This post was co-written by Pawel Kowalski, a Technical Product Manager for DXC RoboticDrive and Dr. Max Böhm, a software and systems architect and DXC Distinguished Engineer.

To build the first fully autonomous vehicle, L5 standard per SAE, auto-manufacturers collected sensor data from test vehicle fleets across the globe in their testing facilities and driving circuits. It wasn’t easy collecting, ingesting and managing massive amounts of data, and that’s before it’s used for any meaningful processing, and training the AI self-driving algorithms. In this blog post, we outline a solution using DCX RoboticDrive Ingestor to address the following challenges faced by automotive original equipment manufacturers (OEMs) when ingesting sensor data from the car to the data lake:

  • Each test drive alone can gather hundreds of terabytes of data per fleet. A few vehicles doing test fleets can produce petabyte(s) worth of data in a day.

## [WHAT THE TASK REQUIRES]
Retype the part of the post on autonomous-vehicle sensor data starting at "To build the" and ending at "data in a day.".

## [SUPPLIED INFORMATION]
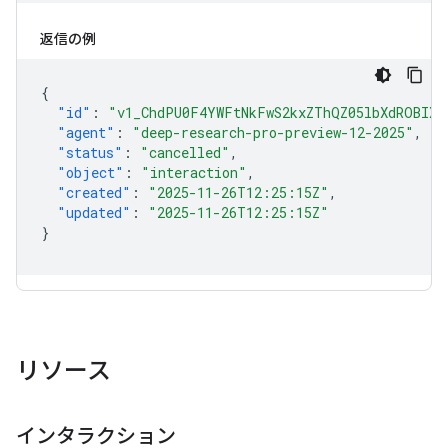
返信の例
{
"id"
:
"v1_ChdPU0F4YWFtNkFwS2kxZThQZ05lbXdROBIXT
"agent"
:
"deep-research-pro-preview-12-2025"
,
"status"
:
"cancelled"
,
"object"
:
"interaction"
,
"created"
:
"2025-11-26T12:25:15Z"
,
"updated"
:
"2025-11-26T12:25:15Z"
}
リソース
インタラクション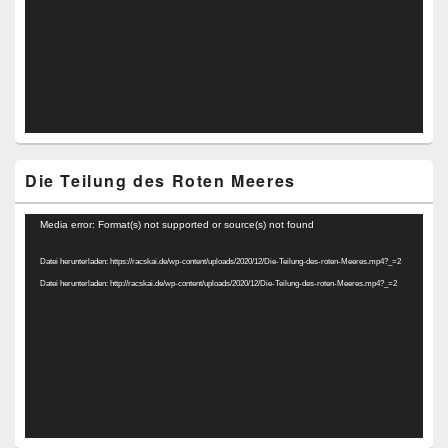
Die Teilung des Roten Meeres
Video-
Media error: Format(s) not supported or source(s) not found
Player
Datei herunterladen: https://racskai.de/wp-content/uploads/2020/12/Die-Teilung-des-roten-Meeres.mp4?_=2
Datei herunterladen: http://racskai.de/wp-content/uploads/2020/12/Die-Teilung-des-roten-Meeres.mp4?_=2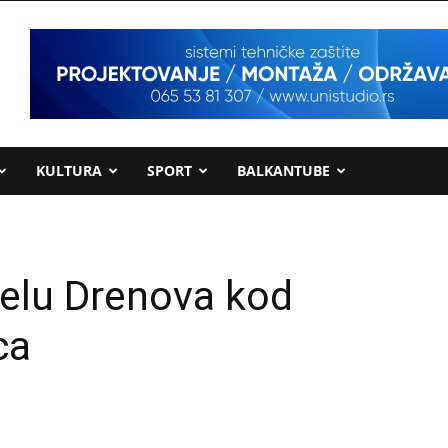
KULTURA
SPORT
BALKANTUBE
selu Drenova kod
ca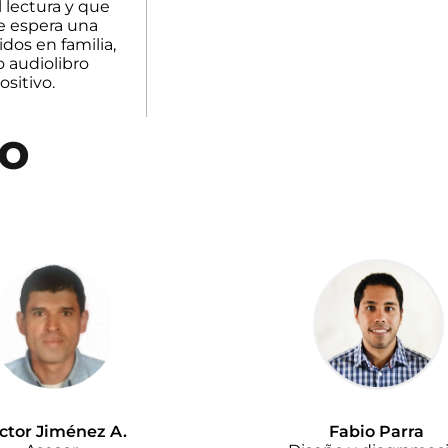
l lectura y que
se espera una
dos en familia,
o audiolibro
sitivo.
jo
ctor Jiménez A.
Fabio Parra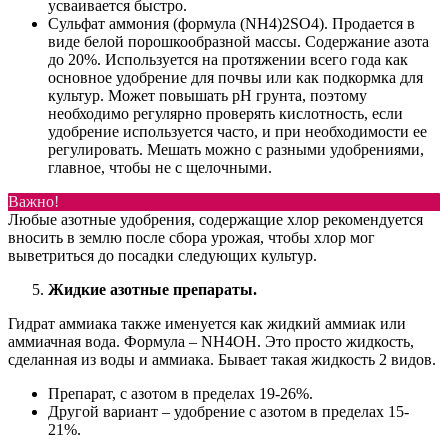
усваивается быстро.
Сульфат аммония (формула (NH4)2SO4). Продается в
виде белой порошкообразной массы. Содержание азота
до 20%. Используется на протяжении всего года как
основное удобрение для почвы или как подкормка для
культур. Может повышать pH грунта, поэтому
необходимо регулярно проверять кислотность, если
удобрение используется часто, и при необходимости ее
регулировать. Мешать можно с разными удобрениями,
главное, чтобы не с щелочными.
Важно!
Любые азотные удобрения, содержащие хлор рекомендуется
вносить в землю после сбора урожая, чтобы хлор мог
выветриться до посадки следующих культур.
Жидкие азотные препараты.
Гидрат аммиака также именуется как жидкий аммиак или
аммиачная вода. Формула – NH4OH. Это просто жидкость,
сделанная из воды и аммиака. Бывает такая жидкость 2 видов.
Препарат, с азотом в пределах 19-26%.
Другой вариант – удобрение с азотом в пределах 15-
21%.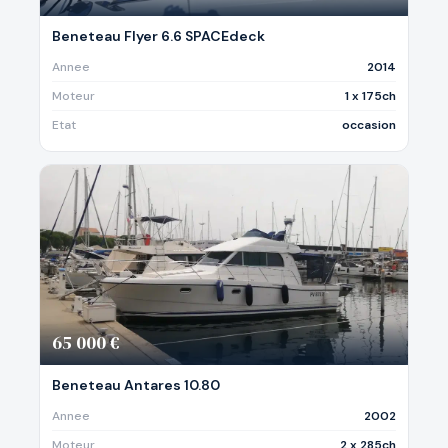
Beneteau Flyer 6.6 SPACEdeck
Annee
2014
Moteur
1 x 175ch
Etat
occasion
65 000 €
Beneteau Antares 10.80
Annee
2002
Moteur
2 x 285ch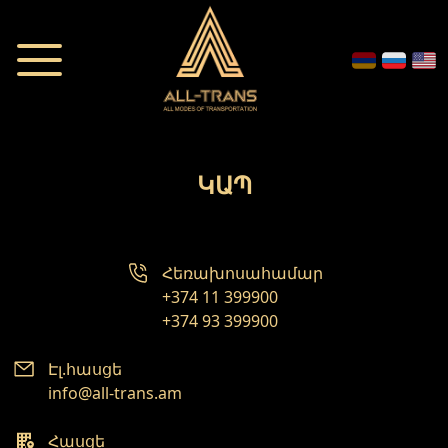
ԿԱՊ
Հեռախոսահամար
+374 11 399900
+374 93 399900
Էլ.հասցե
info@all-trans.am
Հասցե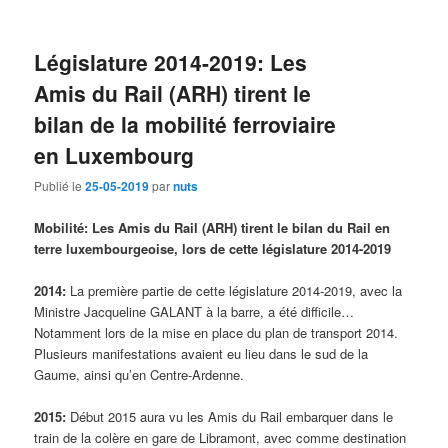
Législature 2014-2019: Les
Amis du Rail (ARH) tirent le
bilan de la mobilité ferroviaire
en Luxembourg
Publié le
25-05-2019
par
nuts
Mobilité: Les Amis du Rail (ARH) tirent le bilan du Rail en
terre luxembourgeoise, lors de cette législature 2014-2019
2014:
La première partie de cette législature 2014-2019, avec la
Ministre Jacqueline GALANT à la barre, a été difficile…
Notamment lors de la mise en place du plan de transport 2014.
Plusieurs manifestations avaient eu lieu dans le sud de la
Gaume, ainsi qu’en Centre-Ardenne.
2015:
Début 2015 aura vu les Amis du Rail embarquer dans le
train de la colère en gare de Libramont, avec comme destination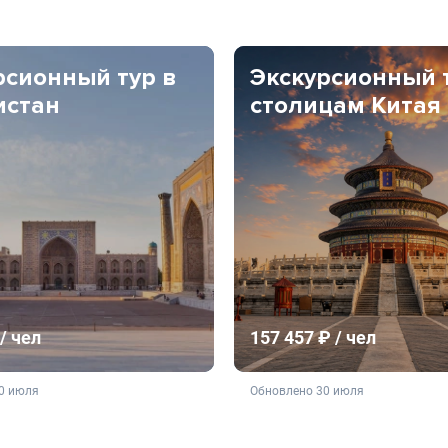
рсионный тур в
Экскурсионный 
истан
столицам Китая
/ чел
157 457 ₽ / чел
ляется публичной офертой
не является публичной о
0 июля
Обновлено 30 июля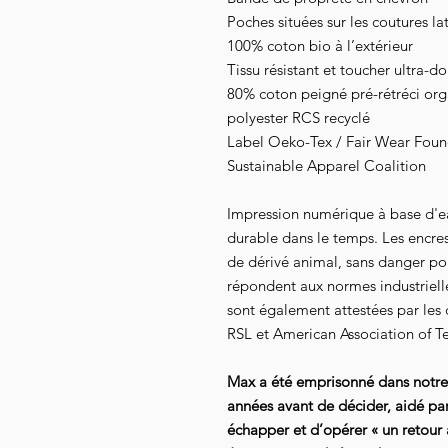
Poches situées sur les coutures la
100% coton bio à l’extérieur
Tissu résistant et toucher ultra-d
80% coton peigné pré-rétréci or
polyester RCS recyclé
Label Oeko-Tex / Fair Wear Founda
Sustainable Apparel Coalition
Impression numérique à base d'e
durable dans le temps. Les encre
de dérivé animal, sans danger pour
répondent aux normes industrielles
sont également attestées par les
RSL et American Association of Te
Max a été emprisonné dans notr
années avant de décider, aidé pa
échapper et d’opérer « un retour à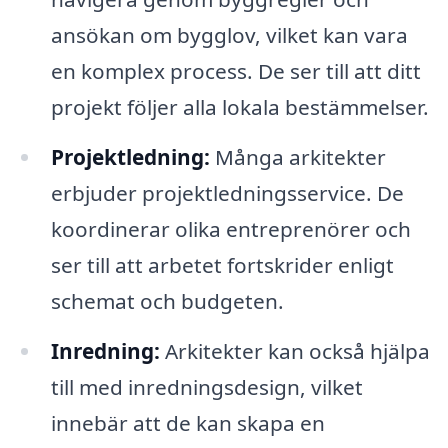
ansökan om bygglov, vilket kan vara
en komplex process. De ser till att ditt
projekt följer alla lokala bestämmelser.
Projektledning:
Många arkitekter
erbjuder projektledningsservice. De
koordinerar olika entreprenörer och
ser till att arbetet fortskrider enligt
schemat och budgeten.
Inredning:
Arkitekter kan också hjälpa
till med inredningsdesign, vilket
innebär att de kan skapa en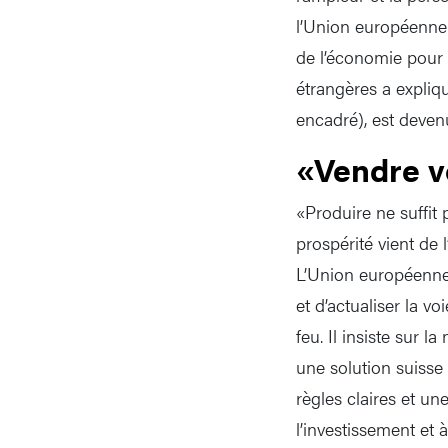
l’Union européenne.
de l’économie pour 
étrangères a expliq
encadré), est deven
«Vendre v
«Produire ne suffit p
prospérité vient de
L’Union européenne e
et d’actualiser la vo
feu. Il insiste sur 
une solution suisse
règles claires et un
l’investissement et 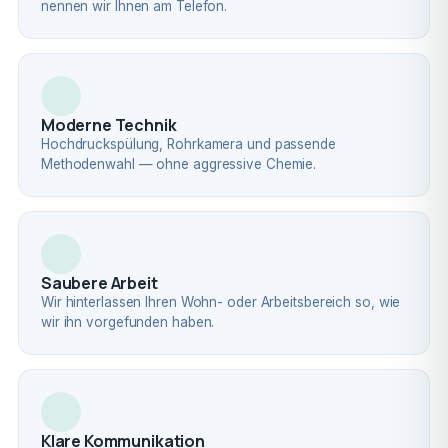
nennen wir Ihnen am Telefon.
Moderne Technik
Hochdruckspülung, Rohrkamera und passende
Methodenwahl — ohne aggressive Chemie.
Saubere Arbeit
Wir hinterlassen Ihren Wohn- oder Arbeitsbereich so, wie
wir ihn vorgefunden haben.
Klare Kommunikation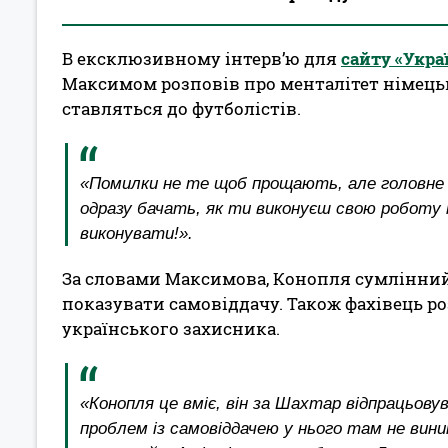
В ексклюзивному інтерв’ю для
сайту «Укра
Максимом розповів про менталітет німецьк
ставляться до футболістів.
«Помилки не те щоб прощають, але головне і
одразу бачать, як ти виконуєш свою роботу і
виконувати!».
За словами Максимова, Конопля сумлінний 
показувати самовіддачу. Також фахівець ро
українського захисника.
«Конопля це вміє, він за Шахтар відпрацьовув
проблем із самовіддачею у нього там не виник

## [PROBLEM SOLUTION]
To build the first fully autonomous vehicle, L5 standard per SAE, auto-manufacturers collected sensor data from test vehicle fleets across the globe in their testing facilities and driving circuits. It wasn’t easy collecting, ingesting and managing massive amounts of data, and that’s before it’s used for any meaningful processing, and training the AI self-driving algorithms. In this blog post, we outline a solution using DCX RoboticDrive Ingestor to address the following challenges faced by automotive original equipment manufacturers (OEMs) when ingesting sensor data from the car to the data lake:

  • Each test drive alone can gather hundreds of terabytes of data per fleet. A few vehicles doing test fleets can produce petabyte(s) worth of data in a day.